Les autorités marocaines ont saisi, au cours des trois dernières années, plus de 4 millions de comprimés psychotropes, principalement introduits en contrebande au Maroc depuis les pays voisins, a fait savoir, le lundi 19 janvier à Casablanca, le préfet de police, chef de l’Institut des sciences forensiques de la sûreté nationale, Taoufik Sayerh.

« La consommation et la toxicomanie sont reconnues comme un problème majeur de santé publique au Maroc, et la lutte contre le trafic de drogue est une priorité nationale », a souligné Taoufik Sayerh dans une allocution au nom de la Direction générale de la sûreté nationale (DGSN) à l’occasion du 5e Symposium international des directeurs des laboratoires d’analyse médico-légale des drogues qui se tient du 19 au 23 janvier à Casablanca.

Rien qu’en 2025, plus de 1,6 million de ces comprimés ont été saisis, soit une augmentation de 10% par rapport à 2024, a-t-il précisé.

« Avec l’apparition de nouvelles substances psychoactives, la sophistication des réseaux de production, la complexité des routes de transit et le rajeunissement des usagers de la consommation, avec une tendance à la banalisation, ce trafic constitue aujourd’hui l’un des pires fléaux qui menace la santé publique, et qui a une incidence négative sur l’économie des pays, la sécurité et l’ordre public, et par conséquent, nuit au développement des pays », a-t-il souligné, notant que cette situation exige une réponse non seulement ferme, mais surtout scientifiquement rigoureuse.

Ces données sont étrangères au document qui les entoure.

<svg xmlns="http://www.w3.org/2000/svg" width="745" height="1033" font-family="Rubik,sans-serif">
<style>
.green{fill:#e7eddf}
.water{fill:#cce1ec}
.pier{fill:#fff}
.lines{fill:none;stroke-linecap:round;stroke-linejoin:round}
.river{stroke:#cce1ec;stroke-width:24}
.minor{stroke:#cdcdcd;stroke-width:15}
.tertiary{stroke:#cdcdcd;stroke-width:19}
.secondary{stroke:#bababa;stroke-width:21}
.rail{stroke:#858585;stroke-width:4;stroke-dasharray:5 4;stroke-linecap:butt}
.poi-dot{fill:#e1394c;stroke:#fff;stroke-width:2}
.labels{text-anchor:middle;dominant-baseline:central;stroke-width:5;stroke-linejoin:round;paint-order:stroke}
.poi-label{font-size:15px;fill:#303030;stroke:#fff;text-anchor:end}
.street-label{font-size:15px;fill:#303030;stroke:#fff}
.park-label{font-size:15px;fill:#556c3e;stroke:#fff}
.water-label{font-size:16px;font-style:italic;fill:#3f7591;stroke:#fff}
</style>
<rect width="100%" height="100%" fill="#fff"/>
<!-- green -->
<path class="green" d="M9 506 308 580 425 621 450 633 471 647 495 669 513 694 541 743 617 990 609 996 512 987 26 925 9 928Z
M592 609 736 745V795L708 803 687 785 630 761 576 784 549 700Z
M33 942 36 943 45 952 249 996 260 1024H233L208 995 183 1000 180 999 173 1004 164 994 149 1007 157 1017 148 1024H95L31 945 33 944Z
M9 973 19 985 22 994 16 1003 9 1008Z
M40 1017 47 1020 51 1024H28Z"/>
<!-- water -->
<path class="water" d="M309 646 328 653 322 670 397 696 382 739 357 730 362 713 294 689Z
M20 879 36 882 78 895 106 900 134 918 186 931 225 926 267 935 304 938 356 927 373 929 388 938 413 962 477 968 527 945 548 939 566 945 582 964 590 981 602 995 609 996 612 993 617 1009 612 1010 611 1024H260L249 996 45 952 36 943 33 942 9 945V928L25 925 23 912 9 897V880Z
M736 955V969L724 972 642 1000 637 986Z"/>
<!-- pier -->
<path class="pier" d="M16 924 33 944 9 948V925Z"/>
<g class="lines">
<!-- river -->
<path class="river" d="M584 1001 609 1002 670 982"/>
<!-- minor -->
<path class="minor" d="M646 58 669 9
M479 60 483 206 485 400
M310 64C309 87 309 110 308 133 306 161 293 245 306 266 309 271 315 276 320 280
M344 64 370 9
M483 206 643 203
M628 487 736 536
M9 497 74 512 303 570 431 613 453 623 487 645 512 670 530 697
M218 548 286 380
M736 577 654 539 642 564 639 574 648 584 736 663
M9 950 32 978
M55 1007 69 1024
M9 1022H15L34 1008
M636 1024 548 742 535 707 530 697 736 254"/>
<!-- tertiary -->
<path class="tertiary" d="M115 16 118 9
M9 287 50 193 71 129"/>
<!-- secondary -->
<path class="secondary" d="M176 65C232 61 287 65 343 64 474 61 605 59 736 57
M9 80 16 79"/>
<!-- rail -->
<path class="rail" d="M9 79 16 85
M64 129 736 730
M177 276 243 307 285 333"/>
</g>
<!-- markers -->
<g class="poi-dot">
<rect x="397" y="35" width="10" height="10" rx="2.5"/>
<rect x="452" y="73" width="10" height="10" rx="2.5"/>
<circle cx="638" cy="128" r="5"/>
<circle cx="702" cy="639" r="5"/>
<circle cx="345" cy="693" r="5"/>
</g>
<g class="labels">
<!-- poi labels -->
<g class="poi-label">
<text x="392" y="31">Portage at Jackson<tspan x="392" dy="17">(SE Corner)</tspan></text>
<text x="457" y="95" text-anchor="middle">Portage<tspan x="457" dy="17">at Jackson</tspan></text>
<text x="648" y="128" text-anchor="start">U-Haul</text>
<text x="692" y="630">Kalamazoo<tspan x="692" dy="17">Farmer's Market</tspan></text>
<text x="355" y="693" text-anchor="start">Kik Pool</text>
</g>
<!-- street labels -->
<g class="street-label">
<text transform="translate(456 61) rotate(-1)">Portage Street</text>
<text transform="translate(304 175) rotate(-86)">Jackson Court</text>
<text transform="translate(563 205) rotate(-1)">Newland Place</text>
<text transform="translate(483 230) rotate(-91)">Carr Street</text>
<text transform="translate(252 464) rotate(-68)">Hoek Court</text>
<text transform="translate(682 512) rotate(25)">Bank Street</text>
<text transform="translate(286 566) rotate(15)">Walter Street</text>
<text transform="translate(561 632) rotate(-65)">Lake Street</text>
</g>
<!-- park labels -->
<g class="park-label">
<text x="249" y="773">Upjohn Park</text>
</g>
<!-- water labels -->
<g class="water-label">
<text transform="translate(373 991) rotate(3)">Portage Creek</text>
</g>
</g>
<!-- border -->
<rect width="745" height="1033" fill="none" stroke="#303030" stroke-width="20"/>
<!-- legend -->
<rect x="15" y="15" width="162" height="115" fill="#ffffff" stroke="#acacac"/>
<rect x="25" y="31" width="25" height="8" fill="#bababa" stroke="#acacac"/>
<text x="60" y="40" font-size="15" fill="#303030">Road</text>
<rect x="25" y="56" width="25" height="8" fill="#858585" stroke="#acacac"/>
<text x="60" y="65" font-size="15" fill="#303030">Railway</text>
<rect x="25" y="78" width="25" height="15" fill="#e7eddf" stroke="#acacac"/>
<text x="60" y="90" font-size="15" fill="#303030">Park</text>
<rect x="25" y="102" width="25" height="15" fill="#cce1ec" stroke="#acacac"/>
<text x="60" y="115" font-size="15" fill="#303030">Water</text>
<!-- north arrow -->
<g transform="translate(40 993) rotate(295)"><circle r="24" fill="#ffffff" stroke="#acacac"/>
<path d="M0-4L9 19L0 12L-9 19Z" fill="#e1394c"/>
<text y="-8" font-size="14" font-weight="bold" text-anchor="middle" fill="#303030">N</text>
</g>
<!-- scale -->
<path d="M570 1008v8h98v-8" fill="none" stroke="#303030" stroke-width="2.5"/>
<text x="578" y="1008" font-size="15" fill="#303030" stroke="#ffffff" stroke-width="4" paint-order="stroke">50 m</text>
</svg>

Convaincu de la collaboration avérée entre les trafiquants de drogue et divers acteurs non étatiques, y compris les groupes terroristes et séparatistes qui utilisent les profits générés par leurs activités illicites pour exacerber l’instabilité régionale, le Maroc poursuit une stratégie multidimensionnelle combinant la répression, la coopération internationale et une approche de santé publique pour lutter contre le trafic de stupéfiants et les drogues de synthèse, a relevé Taoufik Sayerh.

Pour lutter efficacement contre les effets néfastes de ce trafic, le Maroc a mis en place une stratégie globale et intégrée de lutte contre le trafic de drogue et de substances psychotropes, périodiquement alignée sur les résolutions adoptées par les organes des Nations unies et axée sur la réduction de l’offre, la prévention de l’abus et de la consommation de drogues et la lutte contre le trafic illicite ainsi que le renforcement de la coopération internationale, a-t-il fait remarquer.

Le chef de l’Institut des sciences forensiques de la sûreté nationale a expliqué que le Royaume a intégré, en tant que membre actif, la Coalition mondiale contre les menaces liées aux drogues de synthèse, lancée en 2023 sous l’égide des États-Unis d’Amérique, pour coordonner la riposte contre les nouveaux produits de synthèse.

Le Maroc a aussi renforcé le contrôle des flux de passagers et de marchandises, notamment via les ports et aéroports, pour contrer la contrebande de comprimés psychotropes, a-t-il poursuivi, notant que grâce à une forte mobilisation contre ces drogues, des saisies records de substances synthétiques ont été enregistrées par la DGSN en 2025 lors d’opérations ciblées.